Exercise data ->
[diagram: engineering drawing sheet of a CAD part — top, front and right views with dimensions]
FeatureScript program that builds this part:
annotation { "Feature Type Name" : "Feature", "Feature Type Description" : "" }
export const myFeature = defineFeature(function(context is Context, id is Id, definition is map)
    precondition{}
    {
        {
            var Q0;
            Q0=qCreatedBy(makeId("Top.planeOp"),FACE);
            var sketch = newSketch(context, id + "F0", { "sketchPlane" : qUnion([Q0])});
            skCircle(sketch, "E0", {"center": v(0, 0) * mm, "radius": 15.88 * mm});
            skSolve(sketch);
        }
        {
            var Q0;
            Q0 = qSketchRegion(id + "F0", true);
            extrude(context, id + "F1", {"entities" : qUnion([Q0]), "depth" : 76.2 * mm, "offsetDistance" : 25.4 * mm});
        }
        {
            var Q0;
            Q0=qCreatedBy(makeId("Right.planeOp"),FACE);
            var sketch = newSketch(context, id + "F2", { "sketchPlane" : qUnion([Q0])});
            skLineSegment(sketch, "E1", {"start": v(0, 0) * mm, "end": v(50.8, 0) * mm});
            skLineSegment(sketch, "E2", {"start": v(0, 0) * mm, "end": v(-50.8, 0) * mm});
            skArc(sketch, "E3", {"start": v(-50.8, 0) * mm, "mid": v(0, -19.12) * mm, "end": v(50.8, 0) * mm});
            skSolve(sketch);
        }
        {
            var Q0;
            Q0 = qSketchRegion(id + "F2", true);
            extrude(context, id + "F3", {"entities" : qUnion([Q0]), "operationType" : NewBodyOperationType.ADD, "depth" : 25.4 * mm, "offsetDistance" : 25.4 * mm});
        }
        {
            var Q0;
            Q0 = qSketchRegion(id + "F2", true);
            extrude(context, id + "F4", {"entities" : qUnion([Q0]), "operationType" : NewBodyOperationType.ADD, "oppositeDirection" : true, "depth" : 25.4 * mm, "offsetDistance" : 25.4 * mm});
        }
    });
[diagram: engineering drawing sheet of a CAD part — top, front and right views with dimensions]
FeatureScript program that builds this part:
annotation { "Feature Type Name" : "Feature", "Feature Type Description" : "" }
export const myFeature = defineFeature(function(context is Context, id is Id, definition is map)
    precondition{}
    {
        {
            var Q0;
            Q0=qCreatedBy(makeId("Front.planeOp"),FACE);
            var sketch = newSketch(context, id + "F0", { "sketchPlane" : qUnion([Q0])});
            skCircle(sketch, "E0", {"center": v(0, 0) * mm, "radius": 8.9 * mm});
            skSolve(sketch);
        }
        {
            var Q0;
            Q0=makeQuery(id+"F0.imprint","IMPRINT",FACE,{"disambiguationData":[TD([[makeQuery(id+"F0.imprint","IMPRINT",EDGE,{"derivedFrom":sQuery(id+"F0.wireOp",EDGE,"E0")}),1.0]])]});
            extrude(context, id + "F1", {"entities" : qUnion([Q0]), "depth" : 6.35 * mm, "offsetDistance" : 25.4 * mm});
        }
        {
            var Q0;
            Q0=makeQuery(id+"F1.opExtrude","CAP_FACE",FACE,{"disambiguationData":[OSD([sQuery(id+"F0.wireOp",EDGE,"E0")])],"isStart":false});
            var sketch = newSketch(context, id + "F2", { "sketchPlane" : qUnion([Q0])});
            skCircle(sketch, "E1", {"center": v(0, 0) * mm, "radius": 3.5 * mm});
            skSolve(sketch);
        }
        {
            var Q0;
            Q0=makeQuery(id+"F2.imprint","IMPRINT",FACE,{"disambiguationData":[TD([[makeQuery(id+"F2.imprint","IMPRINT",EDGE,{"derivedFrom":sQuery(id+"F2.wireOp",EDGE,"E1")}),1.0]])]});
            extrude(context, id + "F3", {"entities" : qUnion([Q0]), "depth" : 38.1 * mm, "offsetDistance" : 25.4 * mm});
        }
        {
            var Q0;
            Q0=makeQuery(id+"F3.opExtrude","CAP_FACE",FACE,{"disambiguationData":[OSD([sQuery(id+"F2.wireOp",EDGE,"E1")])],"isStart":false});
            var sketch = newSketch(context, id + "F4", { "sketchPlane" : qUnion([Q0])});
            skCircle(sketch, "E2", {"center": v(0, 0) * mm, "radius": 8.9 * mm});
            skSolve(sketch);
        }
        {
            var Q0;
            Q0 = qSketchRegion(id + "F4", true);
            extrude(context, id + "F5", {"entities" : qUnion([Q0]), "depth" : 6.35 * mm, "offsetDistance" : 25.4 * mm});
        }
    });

Set task -> How many lines in the entries above contain the string "center"? Reply with the number alone.

Result of the task -> 4